El Tempranillo - The Most Famous Bandit

                                                                                       

The most famous bandit was JOSE MARIA HINOJOSA CORBACHO - EL TEMPRANILLO (the Early One) born in 1805 in JAUJA, Cordoba. He is believed to have killed his first man at the age of 15, no-one is sure of  the cause, but he evaded arrest and joined a gang of young bandoleros, later establishing his own gang near the Despenaperros pass, the mountain route into Andalucia from the north.

EL TEMPRANILLO was a short man with only one hand (he lost the other in a pistol accident), and according to records was handsome, dressed in fine shirts and velvet jacket with silver buttons and leather bindings well, and rode a cream-coloured horse. At the age of 22 he claimed “the King may reign in Spain, but in the Sierra l do” and had the nickname “KING OF THE SIERRA MORENA". He reputedly demanded an ounce of gold for each vehicle which crossed his domain.

EL TEMPRANILLO quickly became famous for his charm. Legend has it that when he stopped a coach — he lorded over all the thoroughfares anyway — he held out his hand to the lady passengers to help them alight and let them rest in the shade till the “the business” was over. There is also this story of him complimenting a woman traveller ‘Ah Senora! A hand as beautiful as yours does not need adornments’, while relieving her of her jewellery, before kissing her hand and biding her safe journey onward. But family jewellery he would never touch; he even left some money for the travellers so that they could at least reach the next town. He also acquired a Robin Hood-like reputation, redistributing his ill-gotten wealth among the poor.

At one point, frustrated authorities, in the form of Don Vincente Quesada, Captain General of Andalucía's armed forces, offered a reward of six thousand reales to the soldier, royal volunteer or private individual who apprehended El Tempranillo dead or alive.
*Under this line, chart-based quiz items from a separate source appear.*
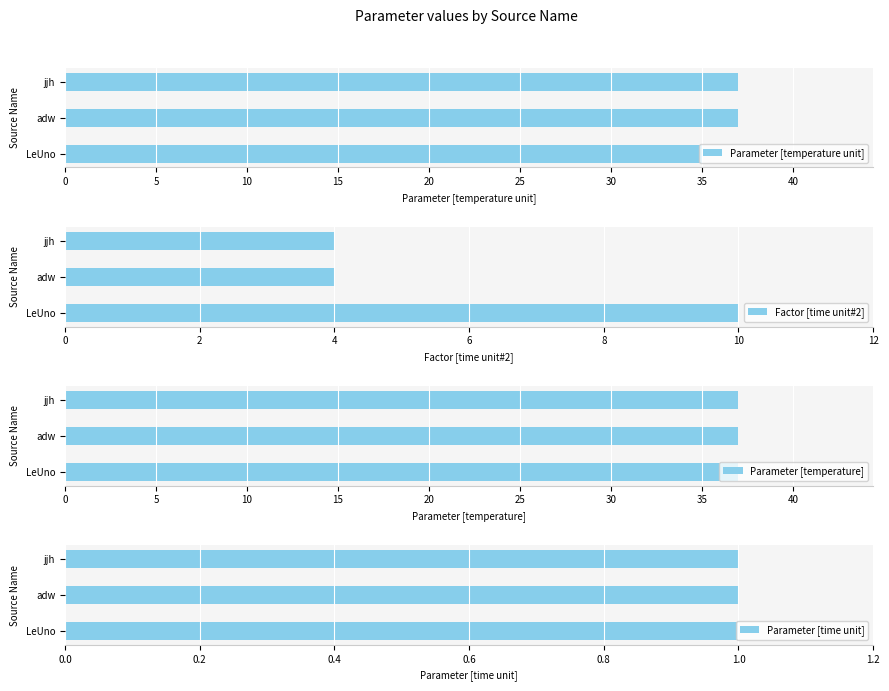

What is the highest value of the Factor [time unit#2] series?

10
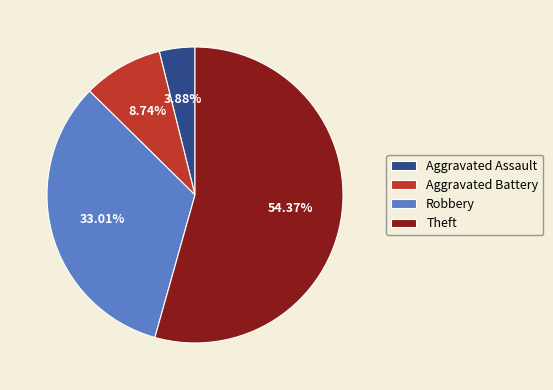

To the nearest percent, what is the difference between the largest and smallest slice percentages?

50%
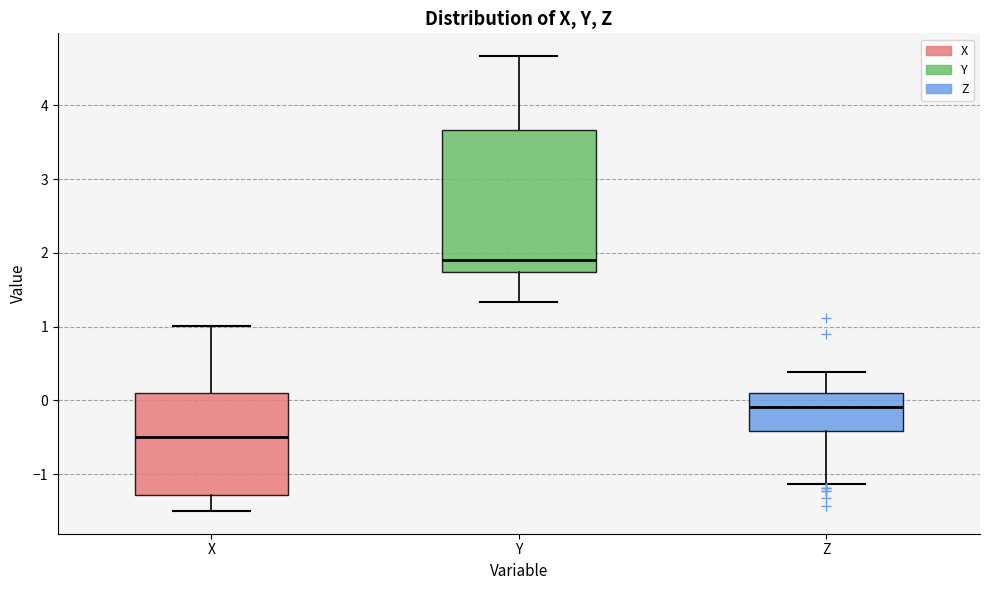

Which box is the tallest, from its lower edge to its upper edge?

Y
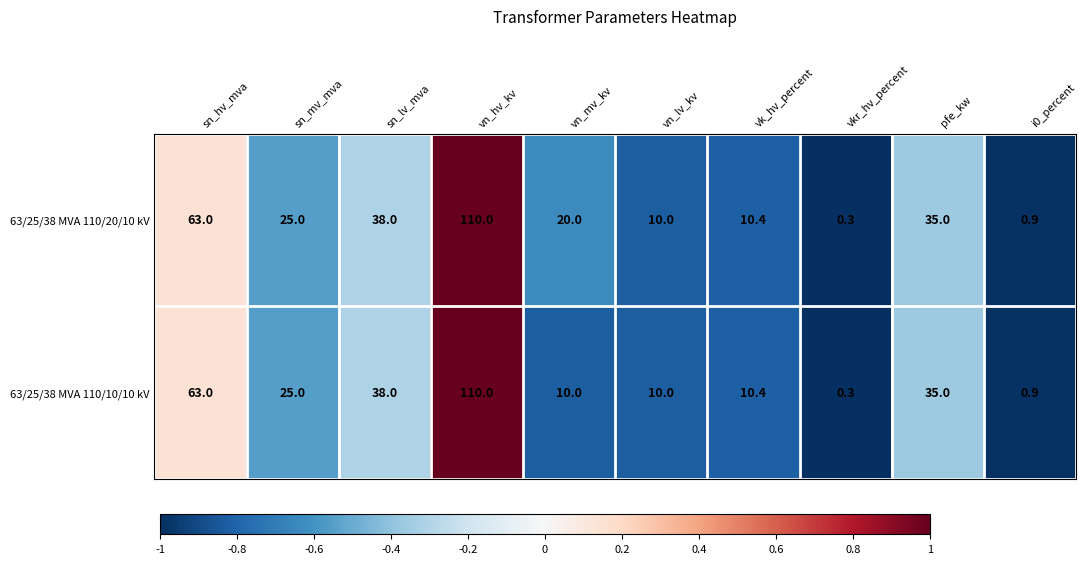

Rank the categories by 63/25/38 MVA 110/20/10 kV value from highest to lowest.

vn_hv_kv, sn_hv_mva, sn_lv_mva, pfe_kw, sn_mv_mva, vn_mv_kv, vk_hv_percent, vn_lv_kv, i0_percent, vkr_hv_percent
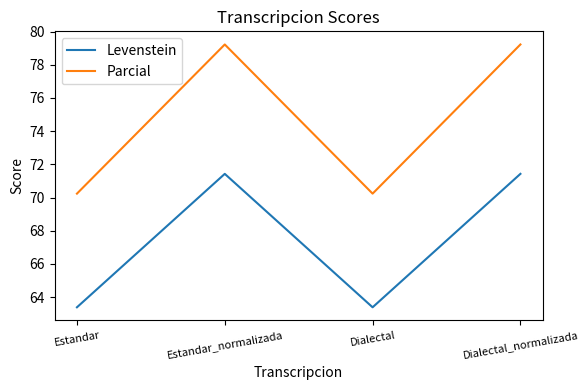

Count the number of categories in the chart.

4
One tale tells of a raid on the inn at GAUCIN, where, while over sixty royalist troops were eating and drinking, El Tempranillo, and his men stole all of their weapons. When a certain Lieutenant Céspedes, of the military unit known as the Migueletes, shed his uniform to join them on their raids, he was met with intense distrust on the part of the other highwaymen. However, before long he had become a feared member of the group known simply as “Venom”.

Another tale tells of the time the Migueletes had concocted a plan to ambush the highwaymen and kill El Tempranillo. On the orders of the Lieutenant of Seville, José Manuel de Arjona, the Migueletes took advantage of the fact that María Jerónima, El Tempranillos' wife, was heavily pregnant to send a message purporting to be from her to José María, informing him that she was about to give birth. José María, not wishing to endanger the lives of his companions, ordered them not to follow him.

So, El Tempranillo made for the farmhouse where his wife was being attended to, fully aware that the Migueletes were probably waiting there to ambush him. As expected, his arrival sparked off a violent affray in which a number of men were killed and injured. His unfortunate wife, María Jerónima, died during labour as a result of the lack of facilities available and the terrible events that unfolded around the village delivery room. Fearing that all was lost, José María placed the lifeless body of his wife across the hindquarters of his horse, took his new-born son and tucked him as best he could inside the sash around his waist, ordering the women who were in the house to open the door. El Tempranillo shot through the door like an arrow on the back of his trusty steed, firing shots in all directions with both hands. The Migueletes were so startled and bewildered by his exit that José María managed to escape unscathed.

El Tempranillo's daring broad daylight hold-ups, and his increasing popularity among the general public, eventually forced King Fernando VII to offer him a pardon in return for his working for the state. The pardon was formally granted in Estepa in August 1832, although no written record of the pardon survives. JOSE MARIA was made commander in chief of the Escuadrón Franco de Protección y Seguridad Pública de Andalucía (the Free Squadron for the Protection and Public Security of Andalucía), at the head of sixty mounted guards who wore a uniform similar to that of Spain's army. This was eleven years before the establishment of Spain's Guardia Civil in 1844.

The bandolero turned policeman was seriously injured in a shoot-out while pursuing another José Maria, the bandolero EL BARBARELLO, from Estepa, during an attempted arrest on the road between ALAMEDA and MOLLINA in 1833. He was taken to the Parador de San Antonio in Calle Granada in Alameda, but died the next day, 23 September 1833. He was given the last rites by the town's parish priest, Navarette, and dictated his last will and testament before one Jerónimo Orellana, the village's notary. Despite his years of banditry, El Tempranillo left little to his orphaned son, also baptised José Maria. The will contained little more than two small houses, two horses and a few reales borrowed from friends.

JOSE MARIA HINOJOSA CORBACHO was buried in a carved tomb in the patio of the parish church of ALAMEDA surrounded by arches, flowers and palm trees and crowned by a stone cross and Andalucian tiles showing the death certificate of this legendary character. The inscription reads El Rey de Sierra Morena’(The King of the Sierra Morena).